In Portuguese you say “Eu não tenho nenhuma maçã” (literally “I don’t have no apples”). The same is true in Spanish and Italian. In French the default is the double negative: “ne…pas”, “ne…rien”.
Then it’s a question of definition. I’m not denying that everybody would understand “No one never said nothing” as “No one ever said anything,” as standard English would put it (although, as erislover has already pointed out, this is a triple negative). Of course if you define “double negative” so as to mean those substandard constructions only, excluding “she’s not unattractive” and the like, then a double negative indeed is a negative, not a positive.
Particularly interesting is a quote from the theme song of the TV show “Family Ties”: “And there ain’t no nothing we can’t love each other through”. Here, we have a quadruple negative, with positive intended meaning (“We can love each other through anything”). The first three negatives (“ain’t no nothing”) are meant to reinforce each other to produce an overall negative, while the fourth negative (“can’t”) reverses that negative meaning to a positive.

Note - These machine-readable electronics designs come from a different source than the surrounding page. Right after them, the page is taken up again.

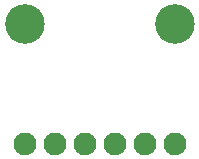
<source format=gbr>
G04 EAGLE Gerber RS-274X export*
G75*
%MOMM*%
%FSLAX34Y34*%
%LPD*%
%INSoldermask Bottom*%
%IPPOS*%
%AMOC8*
5,1,8,0,0,1.08239X$1,22.5*%
G01*
%ADD10C,1.930400*%
%ADD11C,3.352400*%


D10*
X152400Y25400D03*
X127000Y25400D03*
X101600Y25400D03*
X76200Y25400D03*
X50800Y25400D03*
X25400Y25400D03*
D11*
X25400Y127000D03*
X152400Y127000D03*
M02*

</source>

I disagree that in French, the double negative is the norm, since a sentence with “ne” but without “pas”, or vice-versa, would be ungrammatical. The “ne… pas” construction altogether is one single negative. If we’re insisting that grammatical negatives are multiplicative, then I suppose that would make “ne” or “pas” by itself imaginary.
Incidentally (but this is getting a bit afield), I’ve never understood the controversy over “split infinitives”, since it’s not possible to split an infinitive in English, either. “To boldly go” is not a split of “to go”, the infinitive form of the verb “go”; it’s the infinitive of the verb “boldly go”, composed of the adjective “boldly” and the primitive verb “go”.